Stanley Kubrick explains the endings of 2001 and The Shining in unreleased 1980 documentary footage

Stanley Kubrick provided clear explanations for the cryptic endings of his two most famous movies to filmmaker Jun'ichi Yao during a phone call that was filmed for an unreleased documentary in 1980.

"People are wondering," Yao asked Kubrick about 2001: A Space Odyssey, "what is the meaning of the last scene? Could you give us answers?" Yao is referring to the scene where astronaut Dave Bowman is lying in a bed of a richly appointed house.

At first, Kubrick says he's reluctant to reveal his interpretation: "I tried to avoid doing this ever since the picture came out because when you just say the ideas, they sound foolish, whereas if they're dramatized, one feels it."

But he goes on to say, "The idea was supposed to be that he is taken in by godlike entities — creatures of pure energy and intelligence with no shape or form, and they put him in what I suppose you could describe as a human zoo to study him. And his whole life passes from that point on in that room, and he has no sense of time, it just seems to happen as it does in the film.

"And they choose this room, which is a very inaccurate replica of French architecture, deliberately so inaccurate, because one was suggesting that they had some idea of something that he might think was pretty but weren't quite sure, just as we aren't quite sure what to do in zoos, with animals, to try to give them what we think is their natural environment. And anyway, when they get finished with them, as happens in so many myths, of all cultures in the world, he is transformed into some kind of super being sent back to Earth. You know, transformed and made into some sort of superman. And we have to only guess what happens when he goes back. It is a pattern of a great deal of mythology. And that was what we're trying to suggest."

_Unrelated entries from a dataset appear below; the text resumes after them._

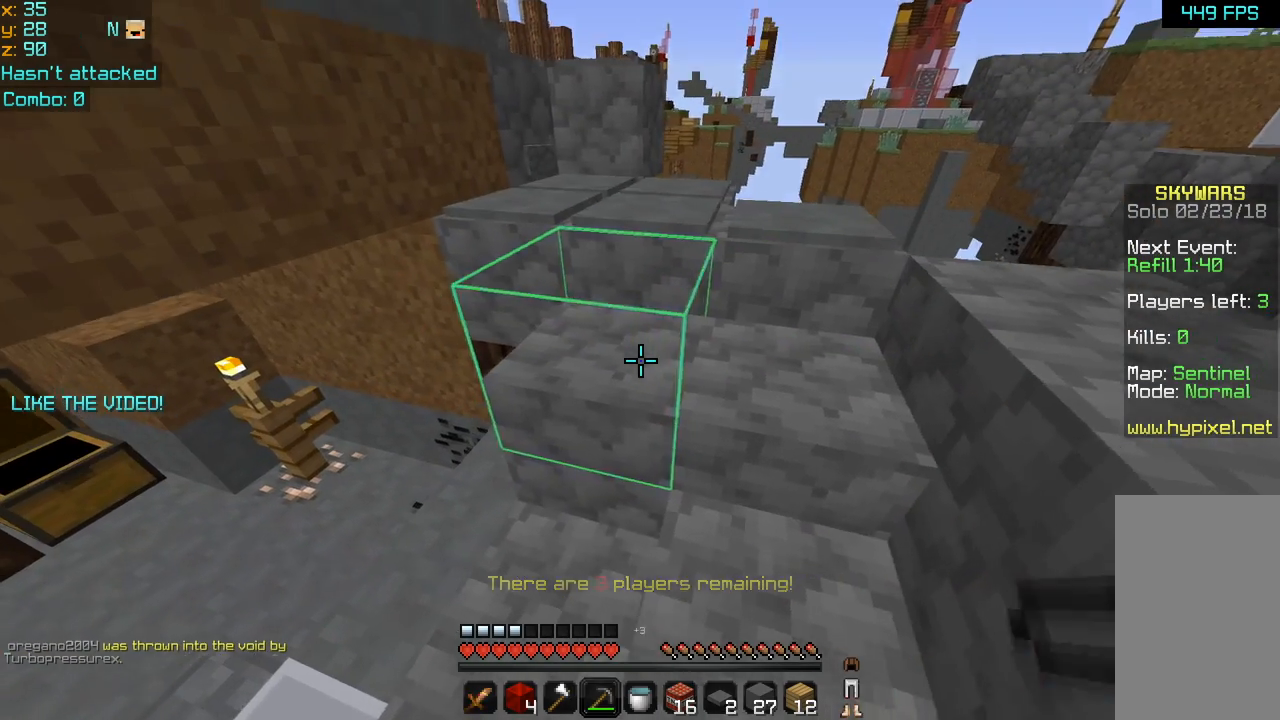
{"keys": [], "mouse": ["left"], "events": [[40, "mouse_left", "down"]]}
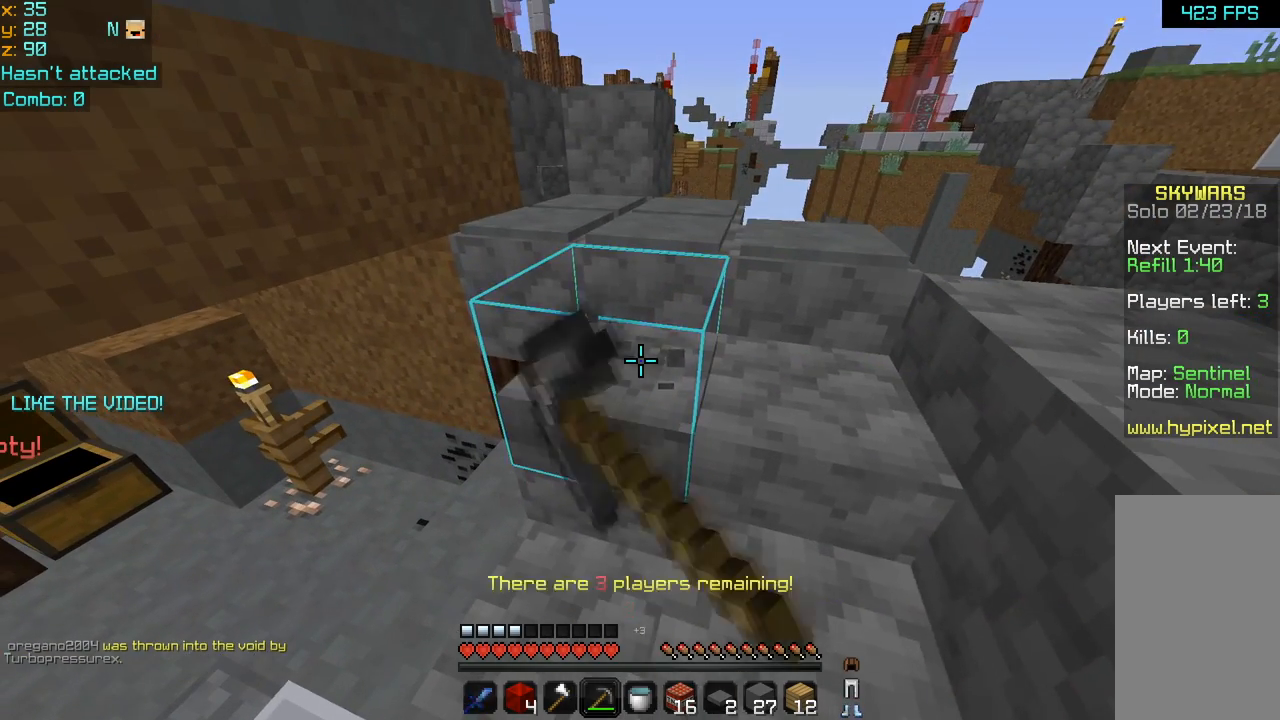
{"keys": [], "mouse": ["left"], "events": []}
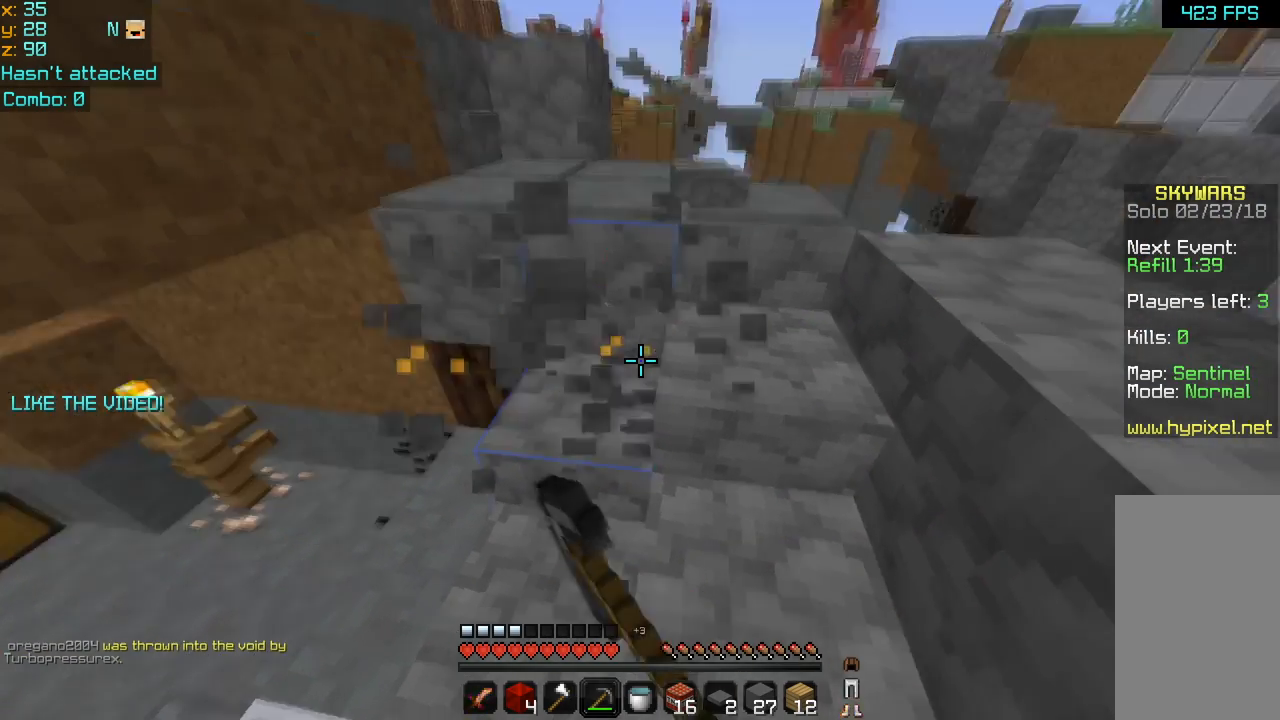
{"keys": [], "mouse": ["left"], "events": [[40, "left", "down"], [280, "left", "up"]]}
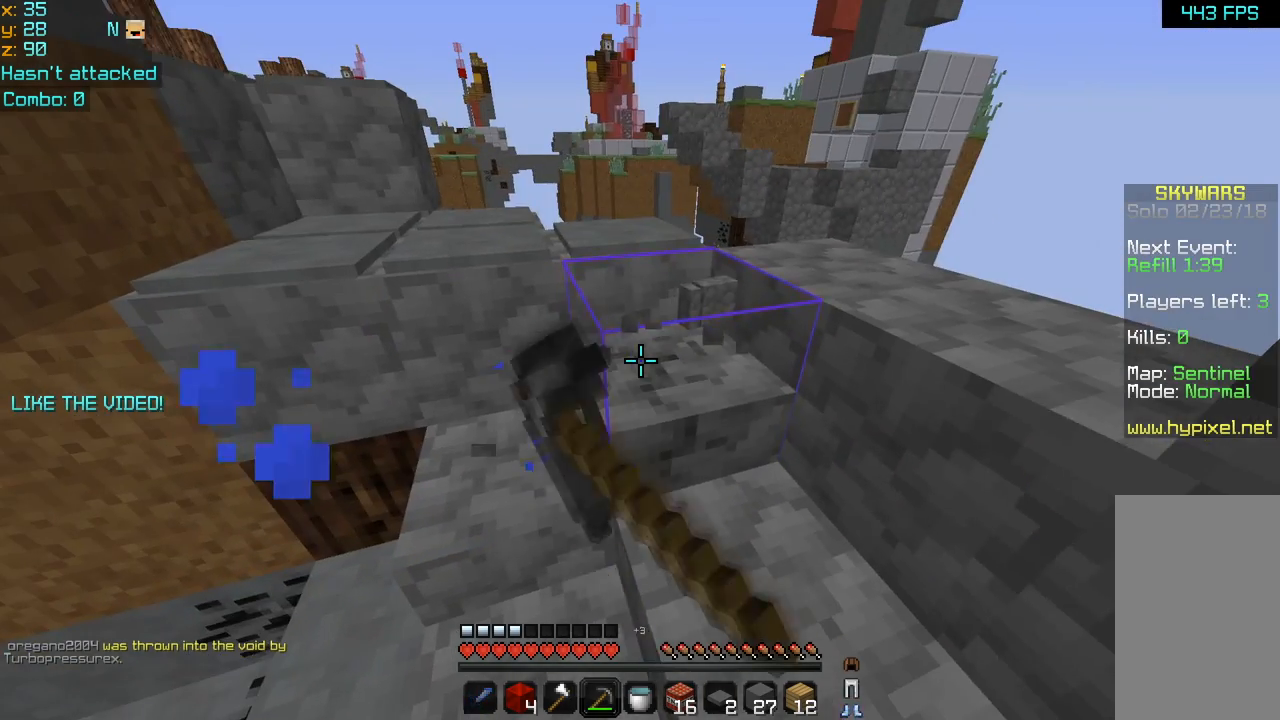
{"keys": ["right", "up"], "mouse": ["left"], "events": [[240, "right", "down"], [360, "up", "down"]]}
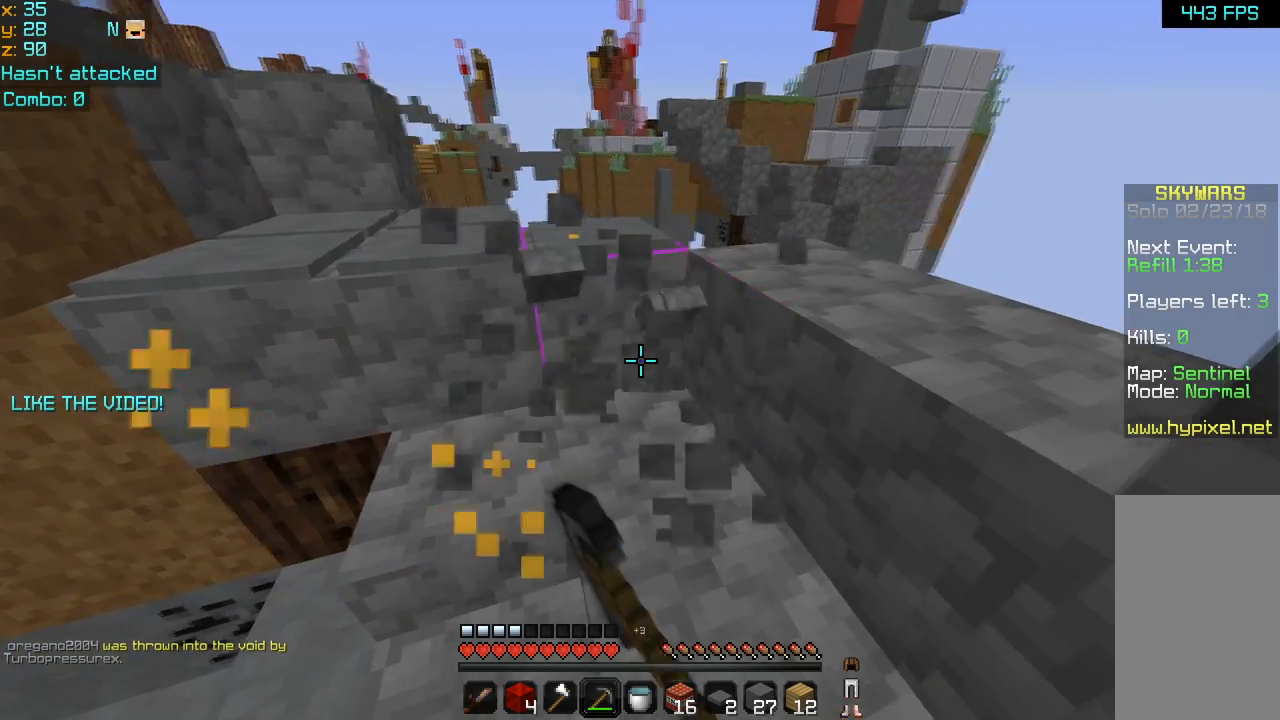
{"keys": ["right", "up"], "mouse": [], "events": [[80, "mouse_left", "up"]]}
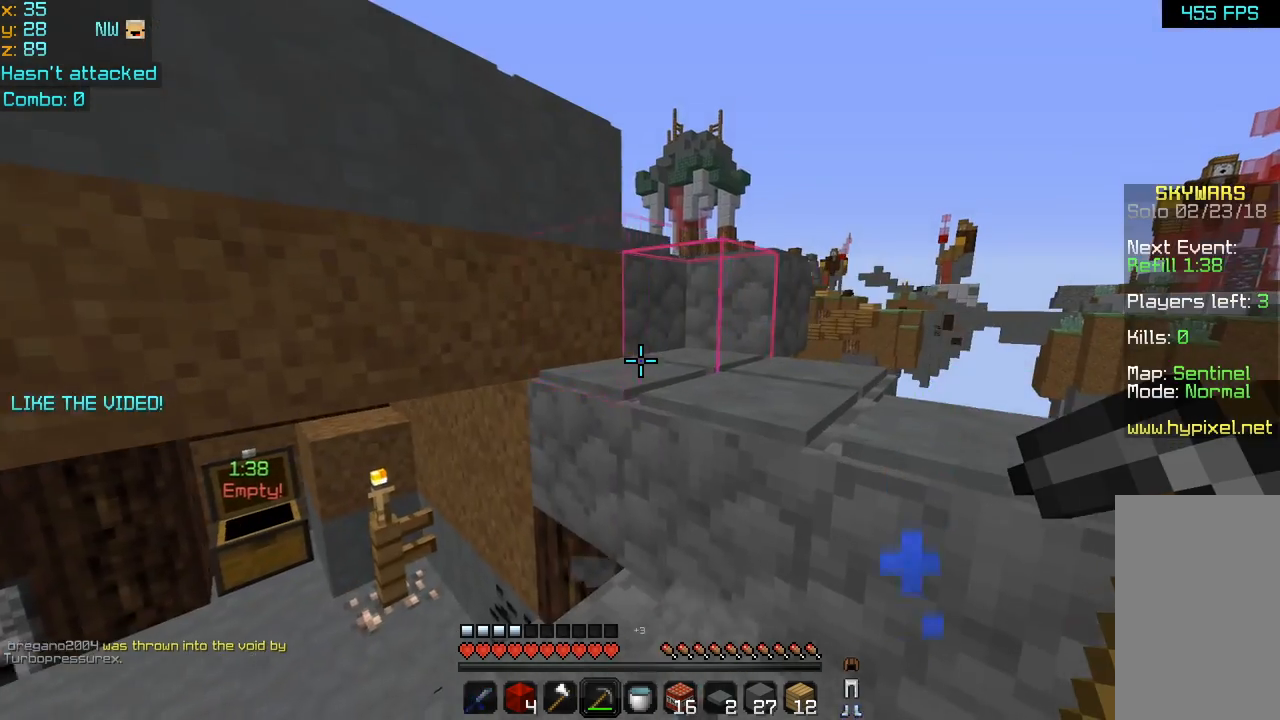
{"keys": ["down", "left"], "mouse": [], "events": [[120, "right", "up"], [120, "up", "up"], [320, "down", "down"], [480, "left", "down"]]}
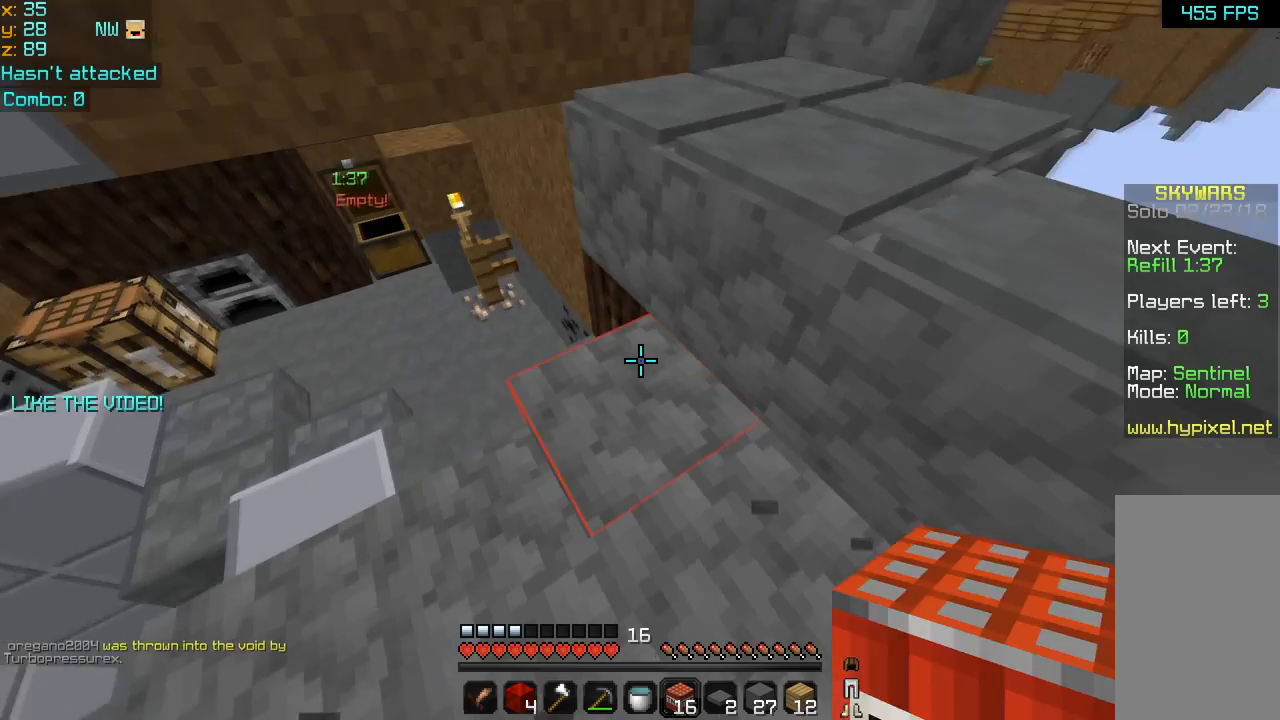
{"keys": ["down"], "mouse": [], "events": [[240, "left", "up"], [360, "mouse_right", "down"], [520, "mouse_right", "up"]]}
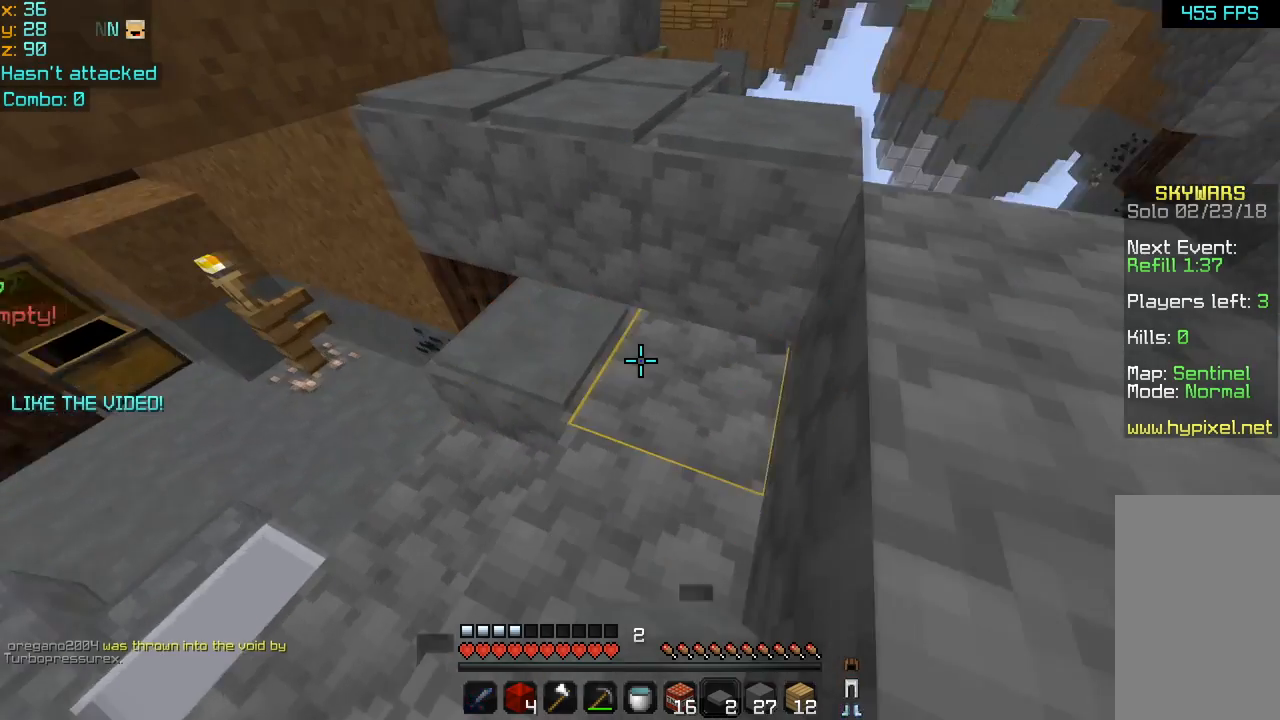
{"keys": ["left"], "mouse": [], "events": [[80, "down", "up"], [80, "mouse_right", "down"], [200, "mouse_right", "up"], [280, "left", "down"]]}
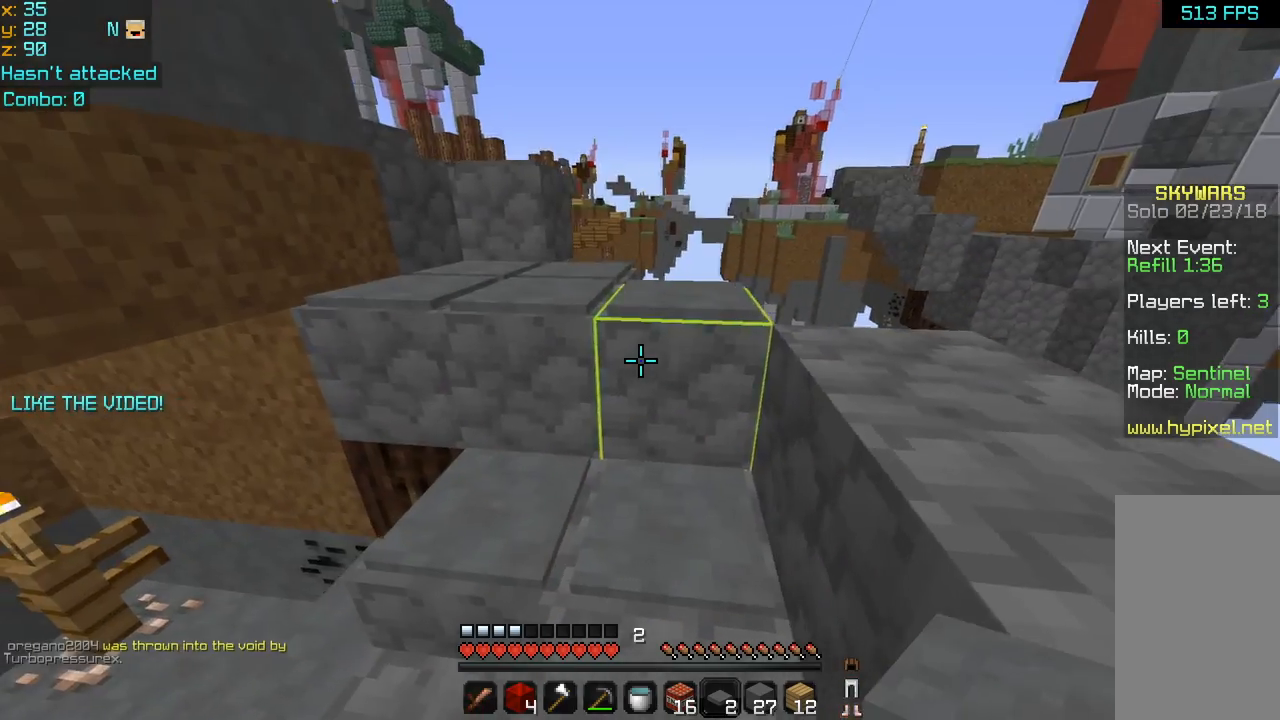
{"keys": ["down"], "mouse": [], "events": [[120, "left", "up"], [400, "down", "down"]]}
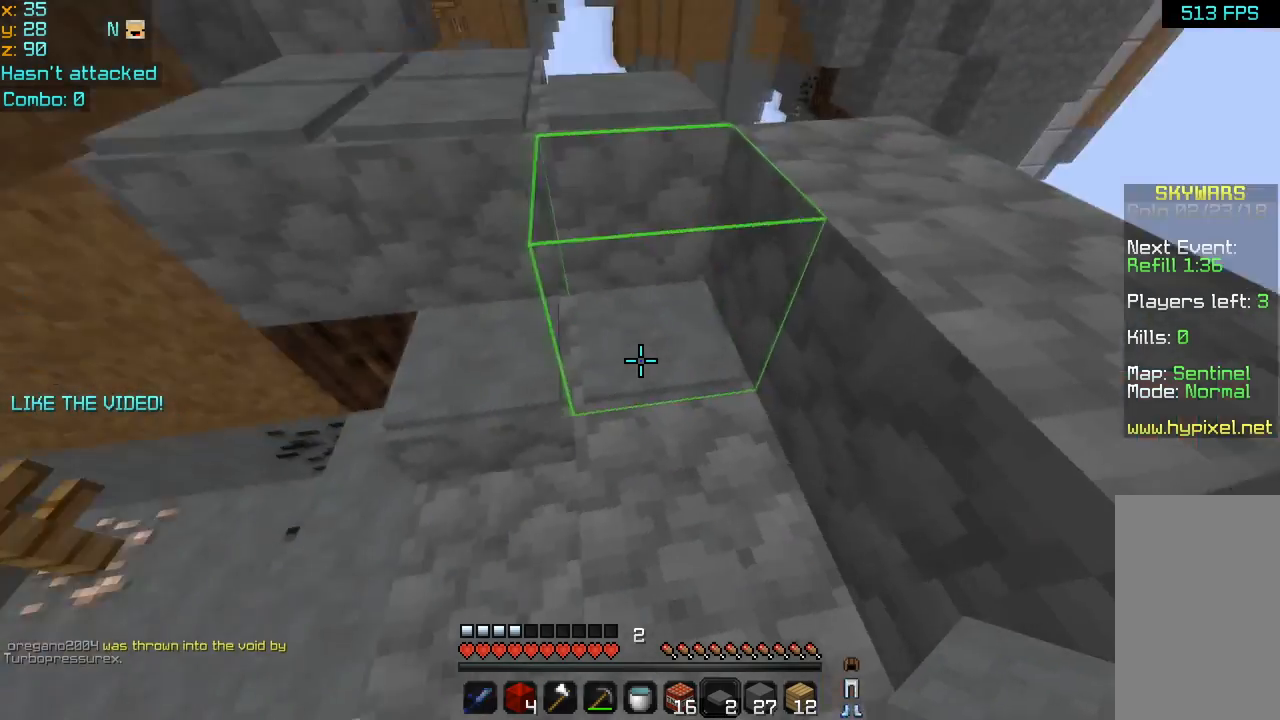
{"keys": [], "mouse": ["left"], "events": [[40, "down", "up"], [40, "mouse_left", "down"]]}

Yao then asks Kubrick about the last scene of The Shining, where Jack Nicholson appears in a hotel party photo from the 1920s.

Kubrick says, "Well, it was supposed to suggest a kind of evil reincarnation cycle where he is part of the hotel's history. Just as in the men's room when he's talking to the ghost of the former caretaker who says to him, 'You are the caretaker. You've always been the caretaker. I should know. I've always been here.' One is merely suggesting some kind of endless cycle of evil reincarnation, and also — well, that's it. Again, it's the sort of thing that I think is better left unexplained, but since you asked me, I'm trying to explain."